*Text for analysis*:

Mapping Model Changes (proposed)

Some of these are nice-to-have. Some of these are "needed".

Addition of callbacks

The mapping model is built iteratively, meaning at any point it is unknown if a particular "piece" of the object is available.

Starting with 7.0 we want to move to a more phase centric, reference-based approach (see [Binding]). Rather than relying on a heterogeneous set of SecondPasses, this means "targeted" callbacks. Consider processing a secondary table and needing to build the foreign-key. It would be much nicer to allow something like:

final PrimaryKey pk = ...;
pk.whenResolved( resolved -> {
    // do stuff with the fully resolved PrimaryKey
    //      - this might be immediately, if the PrimaryKey is already resolved
    //      - or cached and executed later when the PrimaryKey is later resolved
} );

This is the only "needed" one. There are other, messier ways to accomplish this, but this would make things so much easier. And I think this has zero effect on tooling.

*Problems to work on*:
1 - In the mapping model proposal, which change is the only one called "needed"?
2 - Sum up the mapping model proposal in two sentences.
3 - Update the mapping model proposal starting with "Mapping Model Changes" and going on through "object is available.", replacing "iteratively" with "incrementally".
The items come from a different source than the mapping model proposal.

*Data under study*:
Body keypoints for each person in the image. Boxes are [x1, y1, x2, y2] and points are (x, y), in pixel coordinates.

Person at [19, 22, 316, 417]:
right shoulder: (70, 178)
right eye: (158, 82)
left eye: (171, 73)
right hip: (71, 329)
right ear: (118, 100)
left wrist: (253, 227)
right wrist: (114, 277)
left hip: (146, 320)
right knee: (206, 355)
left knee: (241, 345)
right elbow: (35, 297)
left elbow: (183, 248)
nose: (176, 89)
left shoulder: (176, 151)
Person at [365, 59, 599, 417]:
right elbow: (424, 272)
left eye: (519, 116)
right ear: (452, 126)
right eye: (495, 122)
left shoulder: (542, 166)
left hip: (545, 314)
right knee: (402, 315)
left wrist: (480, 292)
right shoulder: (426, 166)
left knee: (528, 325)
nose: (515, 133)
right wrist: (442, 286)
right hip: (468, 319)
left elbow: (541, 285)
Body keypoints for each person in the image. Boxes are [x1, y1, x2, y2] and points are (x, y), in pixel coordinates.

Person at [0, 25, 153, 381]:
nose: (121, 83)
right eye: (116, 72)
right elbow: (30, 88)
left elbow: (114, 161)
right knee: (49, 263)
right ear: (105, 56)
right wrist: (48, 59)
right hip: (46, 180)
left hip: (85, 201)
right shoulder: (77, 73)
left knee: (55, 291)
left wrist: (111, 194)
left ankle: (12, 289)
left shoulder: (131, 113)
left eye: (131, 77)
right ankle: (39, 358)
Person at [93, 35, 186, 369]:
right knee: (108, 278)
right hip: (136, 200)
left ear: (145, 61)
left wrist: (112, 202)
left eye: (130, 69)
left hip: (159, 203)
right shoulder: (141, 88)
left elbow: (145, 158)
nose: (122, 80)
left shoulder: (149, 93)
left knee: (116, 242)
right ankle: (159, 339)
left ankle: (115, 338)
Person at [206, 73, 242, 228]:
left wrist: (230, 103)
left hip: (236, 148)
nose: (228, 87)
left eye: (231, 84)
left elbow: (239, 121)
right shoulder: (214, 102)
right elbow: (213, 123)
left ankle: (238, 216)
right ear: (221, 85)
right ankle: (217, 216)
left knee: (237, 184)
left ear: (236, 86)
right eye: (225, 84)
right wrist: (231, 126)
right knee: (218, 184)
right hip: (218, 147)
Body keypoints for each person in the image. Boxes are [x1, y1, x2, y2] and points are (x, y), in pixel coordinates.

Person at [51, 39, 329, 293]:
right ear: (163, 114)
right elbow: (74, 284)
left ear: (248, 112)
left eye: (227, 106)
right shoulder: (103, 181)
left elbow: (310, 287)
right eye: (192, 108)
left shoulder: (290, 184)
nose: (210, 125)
* * *
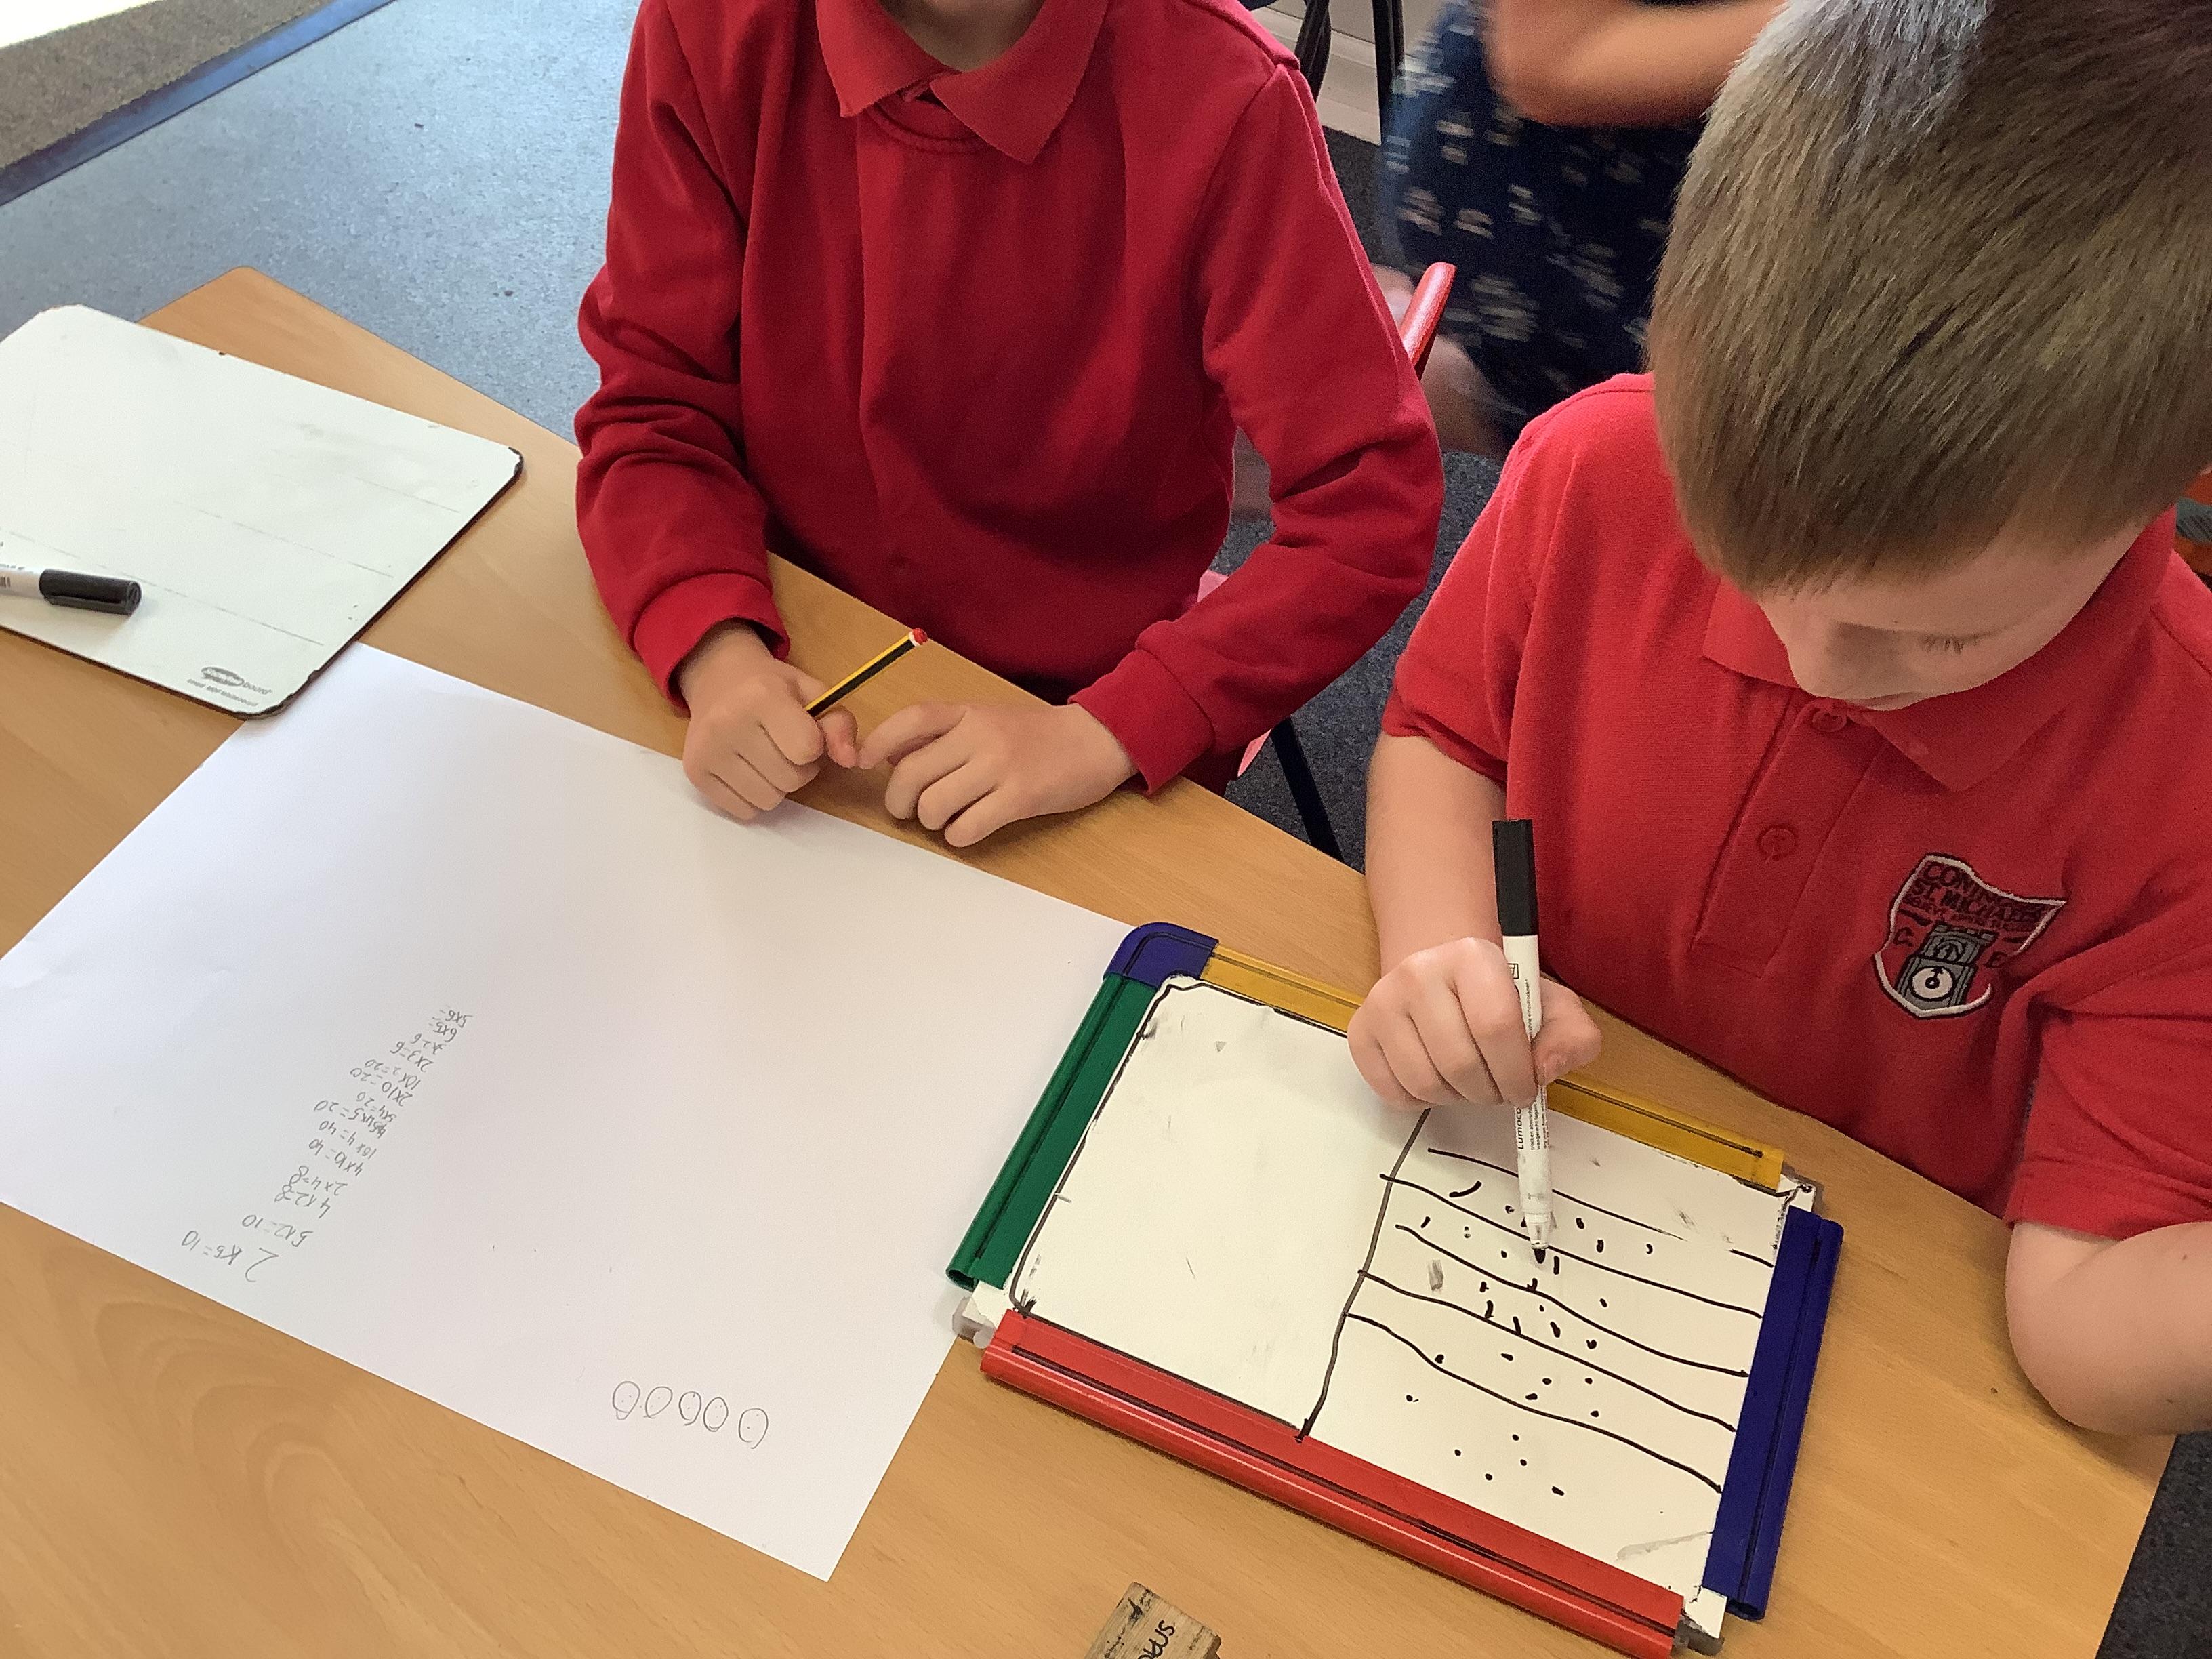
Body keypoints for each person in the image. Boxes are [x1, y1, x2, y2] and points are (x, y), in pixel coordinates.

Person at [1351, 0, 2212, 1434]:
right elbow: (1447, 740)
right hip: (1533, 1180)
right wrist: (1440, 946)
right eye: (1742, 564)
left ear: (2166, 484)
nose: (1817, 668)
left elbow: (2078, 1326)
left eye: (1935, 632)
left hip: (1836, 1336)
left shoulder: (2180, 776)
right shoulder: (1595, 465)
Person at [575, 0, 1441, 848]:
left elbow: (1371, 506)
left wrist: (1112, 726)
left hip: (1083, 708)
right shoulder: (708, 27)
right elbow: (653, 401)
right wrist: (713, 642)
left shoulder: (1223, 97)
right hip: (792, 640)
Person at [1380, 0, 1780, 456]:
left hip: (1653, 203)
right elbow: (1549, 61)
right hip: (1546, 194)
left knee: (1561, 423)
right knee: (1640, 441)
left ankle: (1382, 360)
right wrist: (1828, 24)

*Results for each task*:
1 - The addition of callbacks.

2 - The proposal lists changes to the mapping model, some nice-to-have and one needed: the addition of callbacks, since the model is built iteratively and it is unknown at any point whether a particular piece of the object is available. Starting with 7.0, targeted callbacks, such as a whenResolved call on a PrimaryKey, would replace reliance on a heterogeneous set of SecondPasses, making things much easier with, in the writer's view, zero effect on tooling.

3 -
Mapping Model Changes (proposed)

Some of these are nice-to-have. Some of these are "needed".

Addition of callbacks

The mapping model is built incrementally, meaning at any point it is unknown if a particular "piece" of the object is available.